The CoMFA model, when represented as a 3D-coefficient contour map, showed the electrostatic and steric fields from PLS analysis. The contour maps were plotted as percentage contribution to the QSAR equation and were associated with difference in biological activity. The contour plot reflected that electrostatic contribution of about 23.61% and steric contribution of 76.39% were involved in anti HIV-1 protease activity of saquinavir-analogues (Figure 4).

The CoMSIA model, similar to CoMFA, with hydrophobic, steric, electrostatic, Hydrogen-donor and acceptor fields resulted in acceptable statistical data as shown in Table 2 - Model I. After analysing model I, it was inferred that steric and acceptor fields did not contribute towards the affinity of ligands to the receptor protein significantly, in all-fields model with 5.6% and 8.5% contribution, respectively. They also increased the contour maps’ complexity and their interpretations. Hence, CoMSIA was approached with lesser subset of fields (Table 2, Model II-V). The internal predictivities (q2) of different field combinations in models II-V were observed to reduce slightly as compared to the all-fields model I. Among all the subset models generated, model IV, with the combination of electrostatic, hydrophobic and donor field had the maximum conventional non-cross validated r2 of 0.988 and the SEE value of 0.103, indicating it the most significant model, statistically. The donor field was observed to contribute most towards affinity with 43.9% contribution (Figure 5a), followed by hydrophobic and electrostatic field with 40.2% and 15.9% contribution respectively (Figure 5b-c).

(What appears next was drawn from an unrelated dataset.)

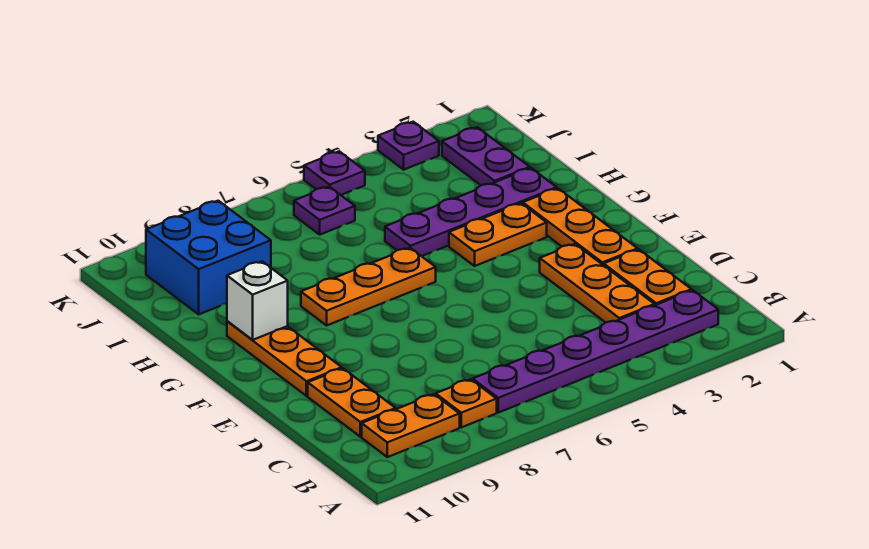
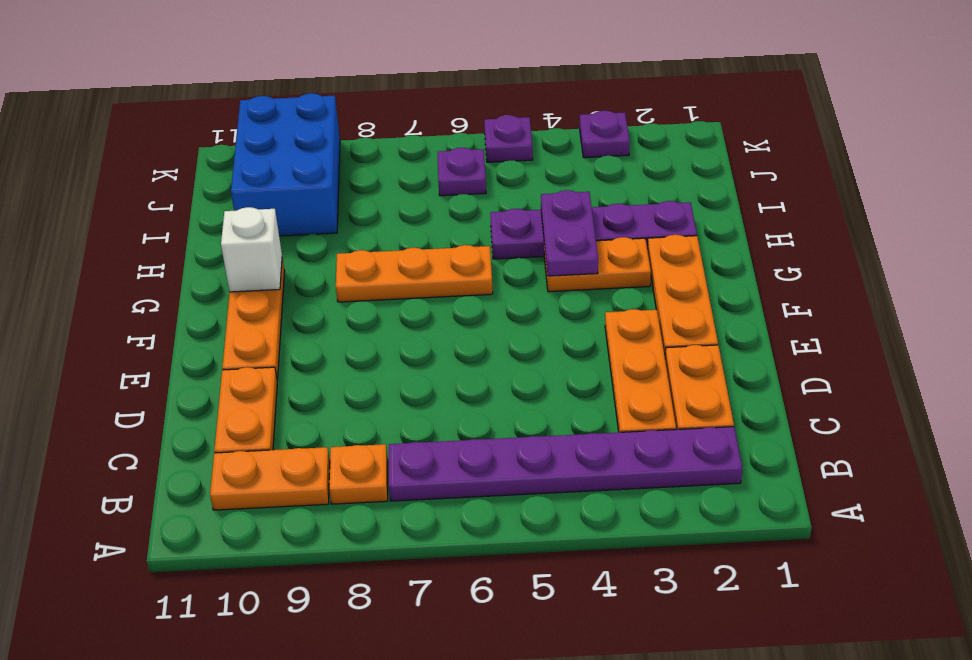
purple 1x2 plate [442,127,530,185] -> purple 1x2 plate moved to [541,190,598,276]
blue 2x2 brick [146,201,271,314] -> blue 2x3 brick [231,93,340,236]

3.2. Screening of ZINC Databank and Docking Analysis of Selected Analogues: A total of 40 molecules were obtained as hits against 95% structural similarity of Saquinavir as query. These molecules when subjected to activity prediction using CoMFA model, as generated above, showed 10 and 07 molecules having anti-HIV-1 protease activity (pIC50) better than that of Saquinavir i.e., pIC50: 7.7939CoMFA and 7.7521CoMSIA, respectively, as shown in Figure 6.

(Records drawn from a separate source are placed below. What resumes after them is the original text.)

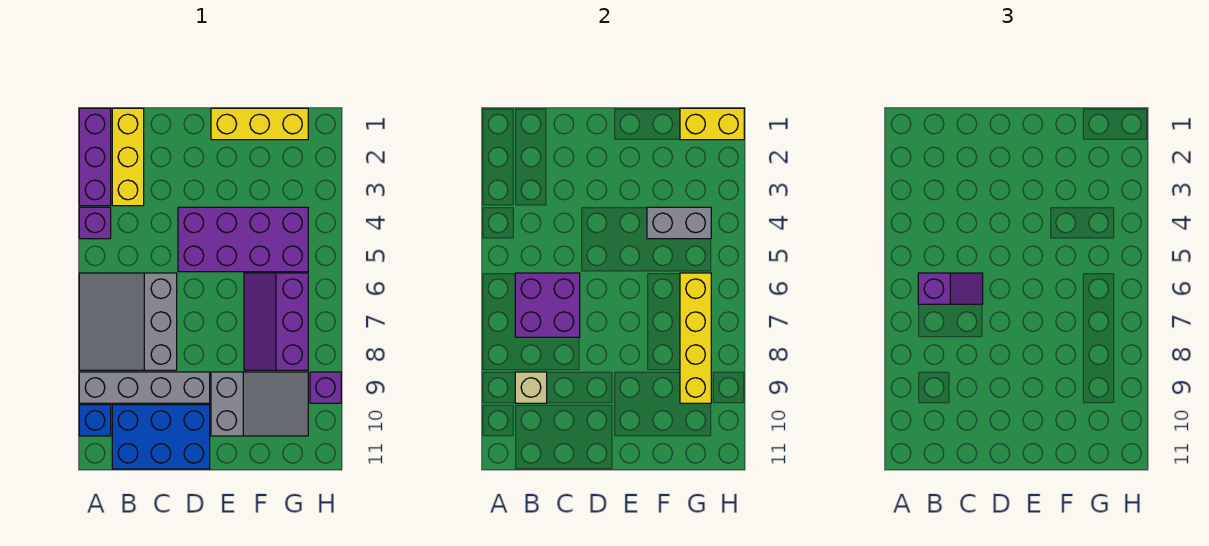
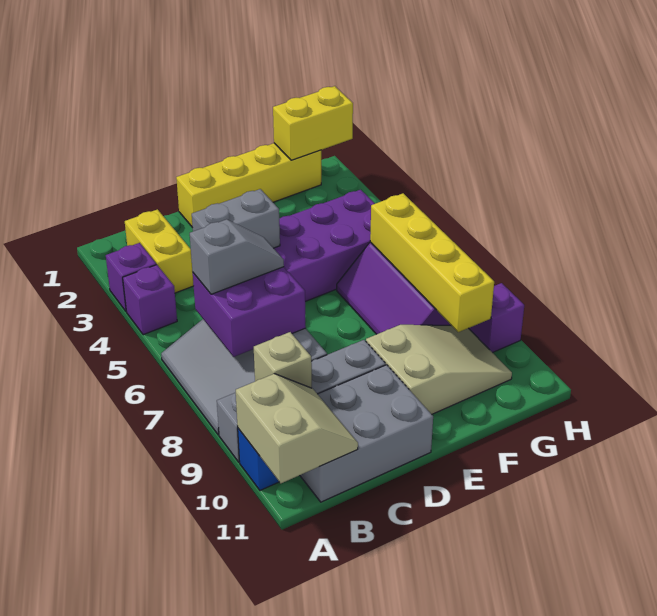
purple 1x3 brick [79,108,111,206] -> purple 1x1 brick [106,243,156,311]
none -> tan 2x2 slope [236,374,358,483]
yellow 1x3 brick [112,108,144,206] -> yellow 1x2 brick [125,209,194,293]
purple 1x2 slope [918,273,983,304] -> grey 1x2 slope [190,219,284,294]
blue 2x3 brick [112,405,210,469] -> grey 2x3 brick [300,365,433,502]
yellow 1x3 brick [211,108,308,140] -> yellow 1x4 brick [176,143,321,228]
grey 2x3 slope [211,372,308,436] -> tan 2x3 slope [366,325,512,414]
grey 1x2 brick [647,207,711,239] -> grey 1x2 brick moved to [192,189,280,248]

For validating the QSAR models as generated earlier through in-silico approach, molecular docking analyses were performed against HIV-protease for these selected 07 Saquinavir analogues, as screened and selected from ZINC database. The binding pockets of the docked ligands in the receptor were inferred to be either same or similar as that of Saquinavir (Figure 4), as observed in previously reported studies [21, 24]. The 3-residues sequence within the tunnel of HIV1-Protease i.e., Asp-Thr-Gly was observed to be common in all the binding sites of all the docked ligands, being in accordance to the earlier reports [21, 24]. The dock score (binding energy) and binding patterns of the selected analogues were observed to be comparable to that of Saquinavir (Figure 7) and thus provides us a promising reason to investigate them further in search of anti-HIV chemotherapy. Also, the dock score of these molecules were observed to be highly correlated to their anti-HIV-1 protease activity (pIC50) as predicted using generated CoMFA and selected CoMSIA models with a correlation coefficient (r2) of -0.7142 and -0.62199, respectively. The negative correlation is well justified by the fact that lower is the binding energy of ligand, better is the binding/affinity of ligands to the receptor (HIV-1 protease) and higher is the biological activity (pIC50) of the ligand.

4. Conclusion

The present study was undertaken to generate a 3D-QSAR model based on CoMFA analysis for evaluating chemical entities analogous to Saquinavir for designing new drugs against HIV. The model generated was found to have a good statistical acceptance and was further validated in-silico using entirely different methodology of molecular docking. The docking results were inferred to be in good accordance with the anti-HIV-protease activity as predicted by the QSAR CoMFA model. Thus, the study paves a good platform for further validation of the generalized CoMFA model for evaluating saquinavir based protease inhibition, using in-vitro studies, so that the same can be used with confidence in anti-HIV novel drug design process.